On Mon, 19 Sep 2016 17:23:39 -0600 Chris Murphy lists@colorremedies.com wrote:
Drives A and B have many overlapping files but I want to find out what files don't exist on each. Thwarting this is directory structure differs between the two drives, and I'm fairly certain some of the file names differ on the two drives also.
Therefore I need something hash based. I started with this:
$ find /brickA -type f -exec md5sum "{}" + > brickA.txt $ find /brickB -type f -exec md5sum "{}" + > brickB.txt
What I need next is to:
Make a copy of the files, brickAcopy.txt and brickBcopy.txt Loop: Extract each md5sum in brickA.txt, grep for it in brickAcopy.txt and brickBcopy.txt, and if it's found in both, delete the line in both files.

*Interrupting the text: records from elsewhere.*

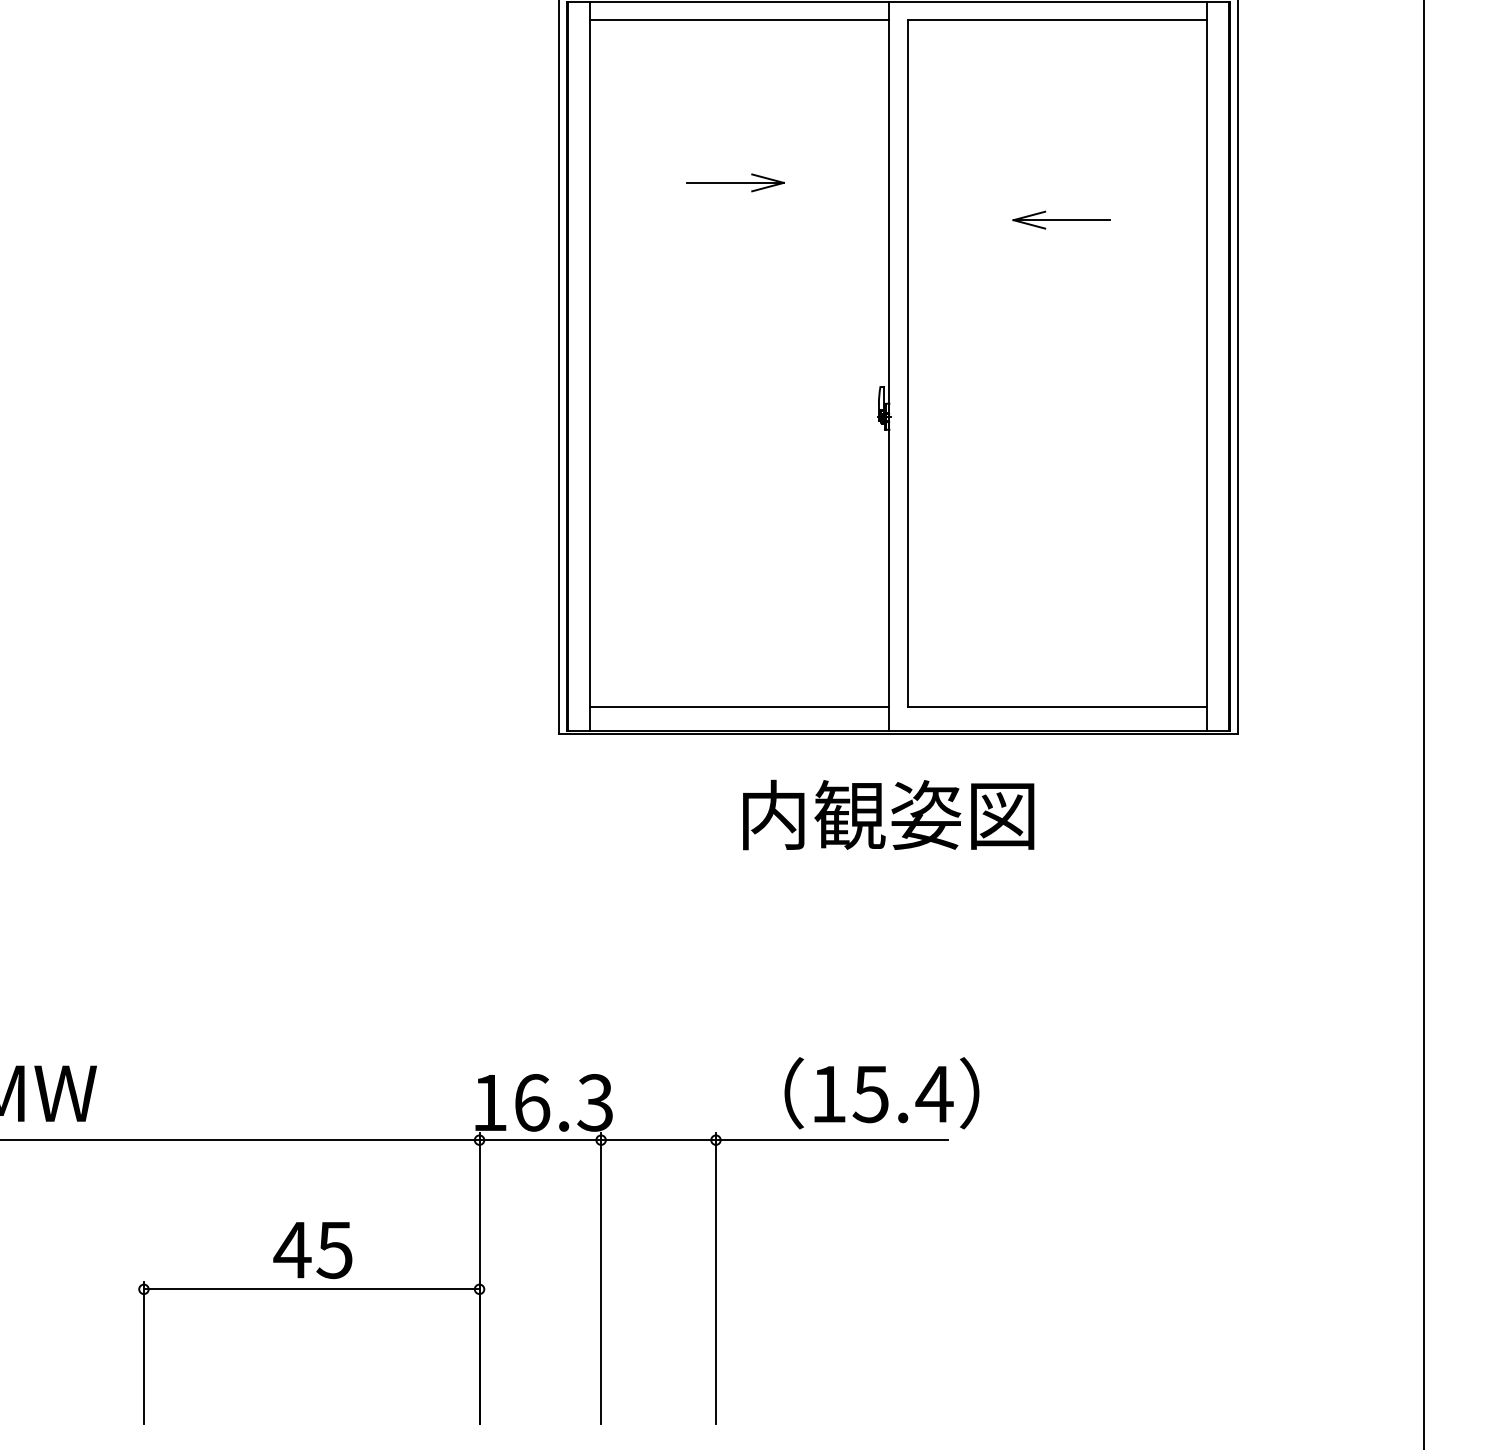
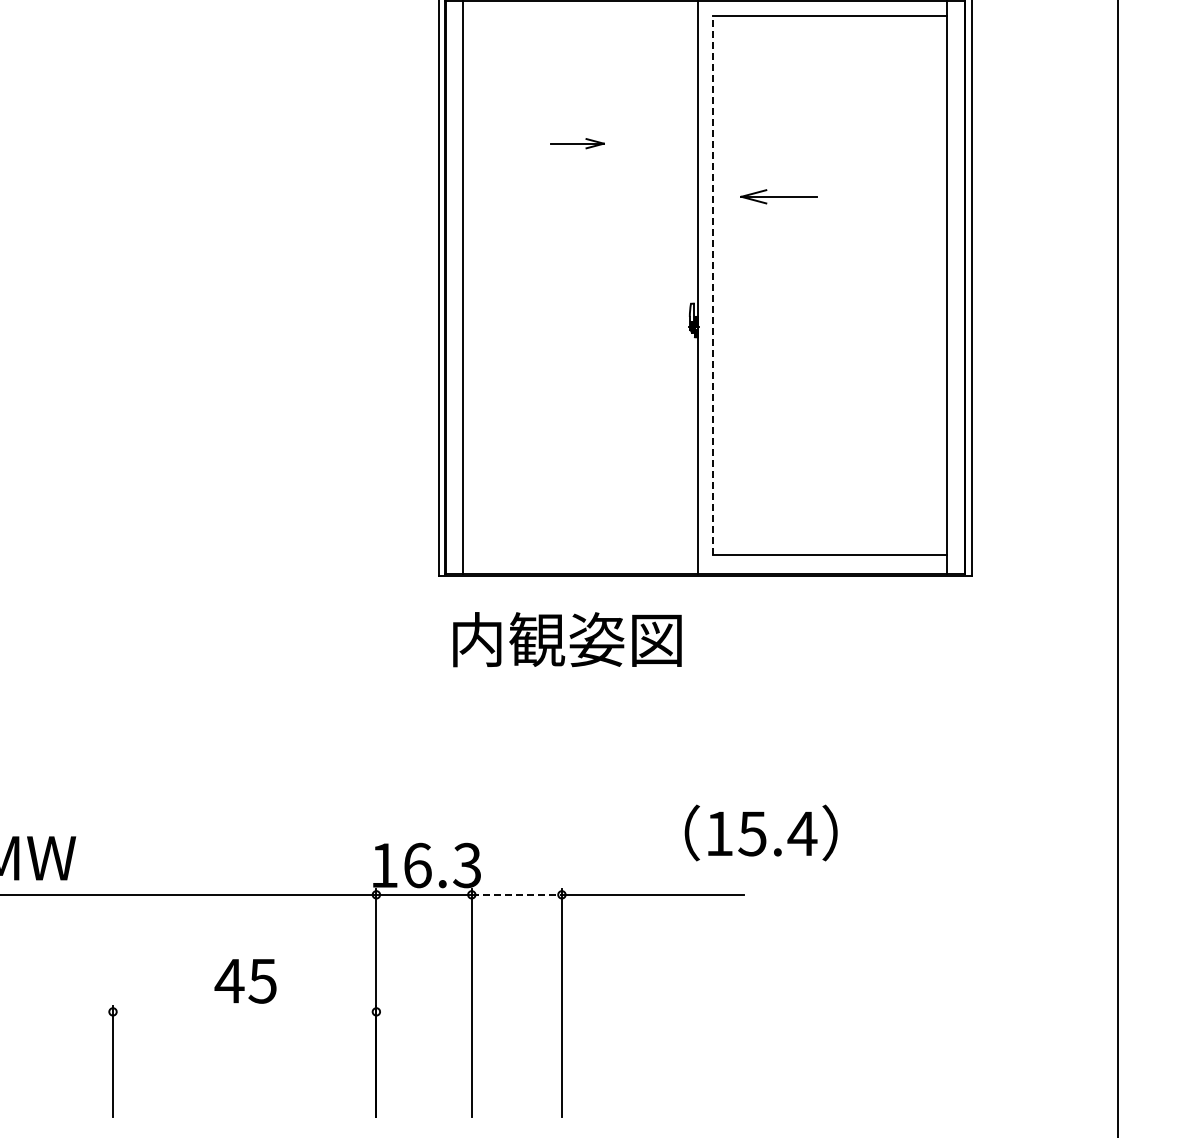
line: (739, 19) -> (580, 15), removed
part: (735, 182) -> (577, 143), size x0.7
part: (1060, 219) -> (778, 196), moved
line: (907, 363) -> (712, 285), solid -> dashed
line: (739, 707) -> (580, 555), removed
text: (888, 814) -> (567, 639), moved
text: (881, 1092) -> (760, 832), moved
line: (659, 1139) -> (517, 894), solid -> dashed
line: (311, 1288) -> (244, 1011), removed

What remains in each file are paths to files that don't exist on the other drive. This must be a solved problem, so I'm open to alternative approaches.
Ideas?
Here's some linux utilities a quick search turned up. http://www.howtogeek.com/201140/how-to-find-and-remove-duplicate-files-on-li... http://askubuntu.com/questions/3865/how-to-find-and-delete-duplicate-files
At least fslint and fdupes are in the fedora repositories, maybe others.